Shares in Cleopatra Hospital Company started trading on the Egyptian Exchange on June 2 after raising $40.5 million through an IPO which closed on May 30. The group, which owns four hospitals, had offered 40 million shares or 25% of the capital. The public offer was 28.6 times oversubscribed and the institutional offer 6.7 times, after roadshows programmed for Dubai, South Africa, Britain and the United States. It remains majority-owned by Care Healthcare, which includes Abraaj, European Bank for Reconstruction and Development, Germany’s DEG and France’s Proparco as shareholders. Abraaj, which invested in 2014, said the IPO would fund more growth.

Things were not going so well in Ghana, where Agricultural Development Bank (previously owned 52% by government and 48% by the Bank of Ghana) held an IPO between December and March and raised $115.5 million. Four unnamed investors snapped up 72% of the 75.5 million shares in the new offer but the bank’s board rejected all bids at GHS2 per share and the bank failed to raise the GHS100 million ($26 million) required. It was due to return money to applicants and ask Ghana’s Securities and Exchange Commission for permission to reopen the IPO.
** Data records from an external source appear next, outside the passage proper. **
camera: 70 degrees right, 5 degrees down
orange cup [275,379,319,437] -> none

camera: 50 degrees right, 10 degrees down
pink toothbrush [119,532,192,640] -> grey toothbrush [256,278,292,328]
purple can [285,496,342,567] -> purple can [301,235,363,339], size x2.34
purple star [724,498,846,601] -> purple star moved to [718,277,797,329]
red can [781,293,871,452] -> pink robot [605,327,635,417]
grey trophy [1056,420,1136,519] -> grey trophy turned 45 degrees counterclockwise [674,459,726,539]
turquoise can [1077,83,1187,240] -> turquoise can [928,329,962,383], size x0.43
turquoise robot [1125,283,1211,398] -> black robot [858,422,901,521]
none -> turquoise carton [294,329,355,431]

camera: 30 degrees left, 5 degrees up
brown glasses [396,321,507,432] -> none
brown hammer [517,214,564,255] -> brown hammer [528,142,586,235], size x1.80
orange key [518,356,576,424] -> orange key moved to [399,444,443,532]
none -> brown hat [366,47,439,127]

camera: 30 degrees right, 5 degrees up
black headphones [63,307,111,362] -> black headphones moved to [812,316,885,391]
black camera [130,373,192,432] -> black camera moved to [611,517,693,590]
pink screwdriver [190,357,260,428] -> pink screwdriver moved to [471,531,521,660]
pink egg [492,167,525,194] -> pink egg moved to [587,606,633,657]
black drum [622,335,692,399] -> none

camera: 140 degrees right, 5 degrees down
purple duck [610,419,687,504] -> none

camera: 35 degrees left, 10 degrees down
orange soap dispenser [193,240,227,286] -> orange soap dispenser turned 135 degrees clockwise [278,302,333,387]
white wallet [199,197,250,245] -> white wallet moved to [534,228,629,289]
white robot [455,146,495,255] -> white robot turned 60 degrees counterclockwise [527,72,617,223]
In May, Barclays raised $876 million from selling a 12.2% stake in Barclays Africa Group (103 million shares at R126 each, a 6.5% discount to the market) in an oversubscribed offer with the Public Investment Corporation said to be a big buyer. Barclays is considering selling its remaining 50.1% stake to a strategic investor. Former Barclays CEO Bob Diamond and his Atlas Mara group may be a buyer.